#### Exercise materials

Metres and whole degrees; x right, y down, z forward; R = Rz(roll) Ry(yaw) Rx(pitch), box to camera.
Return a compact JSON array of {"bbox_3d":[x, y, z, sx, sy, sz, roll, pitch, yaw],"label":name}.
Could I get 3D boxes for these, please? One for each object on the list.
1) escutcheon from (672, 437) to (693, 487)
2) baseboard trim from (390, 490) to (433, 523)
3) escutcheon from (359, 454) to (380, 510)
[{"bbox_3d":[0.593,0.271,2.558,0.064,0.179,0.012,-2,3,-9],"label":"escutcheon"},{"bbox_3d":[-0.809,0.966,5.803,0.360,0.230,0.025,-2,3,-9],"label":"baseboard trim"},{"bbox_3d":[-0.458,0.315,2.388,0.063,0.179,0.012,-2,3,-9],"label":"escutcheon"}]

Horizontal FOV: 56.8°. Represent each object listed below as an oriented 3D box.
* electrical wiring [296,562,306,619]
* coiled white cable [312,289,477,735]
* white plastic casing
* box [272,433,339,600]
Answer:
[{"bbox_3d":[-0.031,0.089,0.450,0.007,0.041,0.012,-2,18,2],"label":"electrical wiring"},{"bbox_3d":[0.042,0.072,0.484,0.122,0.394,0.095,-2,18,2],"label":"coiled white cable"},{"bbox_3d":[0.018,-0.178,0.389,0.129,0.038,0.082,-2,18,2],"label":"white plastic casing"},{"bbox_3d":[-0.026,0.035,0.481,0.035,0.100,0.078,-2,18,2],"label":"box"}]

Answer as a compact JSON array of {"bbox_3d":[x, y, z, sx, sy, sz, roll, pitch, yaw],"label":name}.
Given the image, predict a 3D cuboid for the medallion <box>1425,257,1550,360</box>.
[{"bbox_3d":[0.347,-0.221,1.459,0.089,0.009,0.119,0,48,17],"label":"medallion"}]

########

What is expected | Edit all the items above, replacing "compact" with "minified" and leaving everything else unchanged.

Response box |
Metres and whole degrees; x right, y down, z forward; R = Rz(roll) Ry(yaw) Rx(pitch), box to camera.
Return a minified JSON array of {"bbox_3d":[x, y, z, sx, sy, sz, roll, pitch, yaw],"label":name}.
Could I get 3D boxes for these, please? One for each object on the list.
1) escutcheon from (672, 437) to (693, 487)
2) baseboard trim from (390, 490) to (433, 523)
3) escutcheon from (359, 454) to (380, 510)
[{"bbox_3d":[0.593,0.271,2.558,0.064,0.179,0.012,-2,3,-9],"label":"escutcheon"},{"bbox_3d":[-0.809,0.966,5.803,0.360,0.230,0.025,-2,3,-9],"label":"baseboard trim"},{"bbox_3d":[-0.458,0.315,2.388,0.063,0.179,0.012,-2,3,-9],"label":"escutcheon"}]

Horizontal FOV: 56.8°. Represent each object listed below as an oriented 3D box.
* electrical wiring [296,562,306,619]
* coiled white cable [312,289,477,735]
* white plastic casing
* box [272,433,339,600]
Answer:
[{"bbox_3d":[-0.031,0.089,0.450,0.007,0.041,0.012,-2,18,2],"label":"electrical wiring"},{"bbox_3d":[0.042,0.072,0.484,0.122,0.394,0.095,-2,18,2],"label":"coiled white cable"},{"bbox_3d":[0.018,-0.178,0.389,0.129,0.038,0.082,-2,18,2],"label":"white plastic casing"},{"bbox_3d":[-0.026,0.035,0.481,0.035,0.100,0.078,-2,18,2],"label":"box"}]

Answer as a minified JSON array of {"bbox_3d":[x, y, z, sx, sy, sz, roll, pitch, yaw],"label":name}.
Given the image, predict a 3D cuboid for the medallion <box>1425,257,1550,360</box>.
[{"bbox_3d":[0.347,-0.221,1.459,0.089,0.009,0.119,0,48,17],"label":"medallion"}]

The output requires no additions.